Oh ya I not only smell them, my taste buds are saying more, more.........


----------



## azpredatorhunter (Jul 24, 2012)

That's not right to post pics like that! I am Offended...


----------



## bar-d (Feb 3, 2010)

I have been lucky enough to have some of Rodney's table fare. Unbelievable! Thinking of making the 4 1/2 hour drive to Dallas this afternoon.

:hunter:


----------



## dwtrees (Mar 5, 2012)

Now I got to go find something to eat again.

Send some up here please.


----------



## awd199 (Jan 4, 2012)

That looks mighty good.


----------



## olsonfia (Mar 12, 2013)

That looks very tasty! Ill be making some jerky soon after seeing this!


----------



## Weasel (Jun 18, 2012)

Now that looks worth a road trip, for sure.


----------



## youngdon (Mar 10, 2010)

WHY YOU GOTTA BE SOOO M E A N.


----------



## sneakygroundbuzzard (Nov 1, 2012)

mmmmmmmmmmmmmmm them looks tasty

are they realy as good as everyone here says?

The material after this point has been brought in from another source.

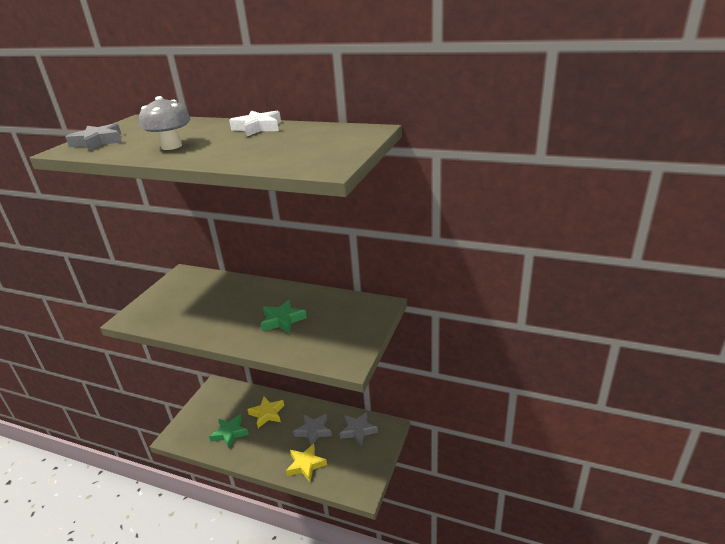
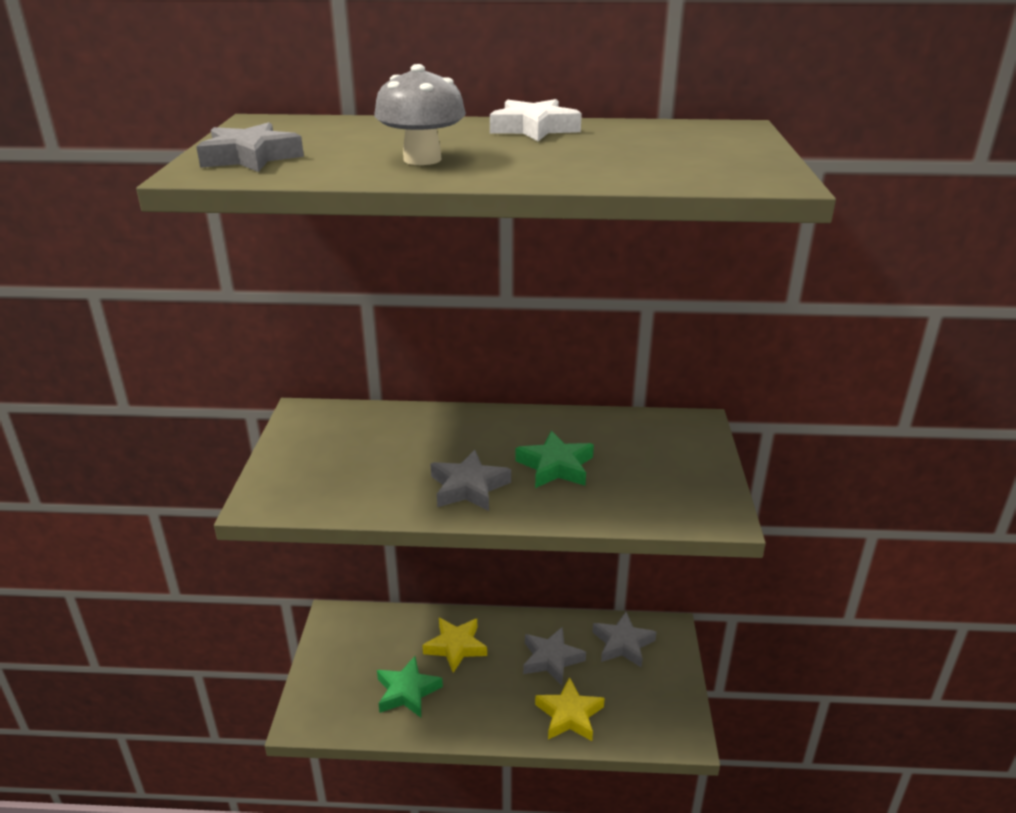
camera: 20 degrees left, 0 degrees up
none -> grey star [431,450,511,511]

would like to find out for my self


----------



## youngdon (Mar 10, 2010)

The stuff Rodney smokes is better than that. I've been lucky enough to have some the last few years , I Seal it tight (the smell will alert them)after opening it and then hide it.


----------



## Bigdrowdy1 (Jan 29, 2010)

220swift said:


> Oh ya I not only smell them, my taste buds are saying more, more.........


You want more!!! Does this help???

Smoking and cooling









While I am inside packing and tasting for assured goodness !!!!

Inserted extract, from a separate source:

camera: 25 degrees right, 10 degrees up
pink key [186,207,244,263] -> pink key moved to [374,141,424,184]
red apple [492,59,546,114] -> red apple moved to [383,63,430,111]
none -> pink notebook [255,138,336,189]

My whole house smells of smoked meats!!

:smile:

ENJOY!!!!!


----------



## Bigdrowdy1 (Jan 29, 2010)

Bought to much pork just going to have to smoke these while i am at it !

Wonder how close Bar-d is???


----------



## Ruger (Jan 22, 2011)

Can't take it anymore!!!!! Gonna have to unfollow this post, making me too hungry!


----------



## bar-d (Feb 3, 2010)

Can't talk right now. Drooling on the keyboard.

:hunter:


----------



## Bigdrowdy1 (Jan 29, 2010)

And here Danny, I had you a Ice Cold one waiting on you and a block of Jalapeno cheese and the Cajun sausage is about ready to pull and lots of crackers!!!


----------



## youngdon (Mar 10, 2010)

Yeah thank god I got The water/ drool proof case for my phone


----------



## Jonbnks (Jan 21, 2012)

Those look great and I bet they taste even better.


----------



## Rick Howard (Feb 25, 2012)

I remember the entire half a day mine lasted....... Delicious!


----------



## sneakygroundbuzzard (Nov 1, 2012)

you guys are making me very jealous

and hungry lol


----------



## hassell (Feb 9, 2010)

Some mighty fine looking products there, not a pic. I like to look at before I go to work and have to listen to the growling.


----------



## bar-d (Feb 3, 2010)

Bigdrowdy1 said:


> And here Danny, I had you a Ice Cold one waiting on you and a block of Jalapeno cheese and the Cajun sausage is about ready to pull and lots of crackers!!!


Dagnabbit!

:hunter:


----------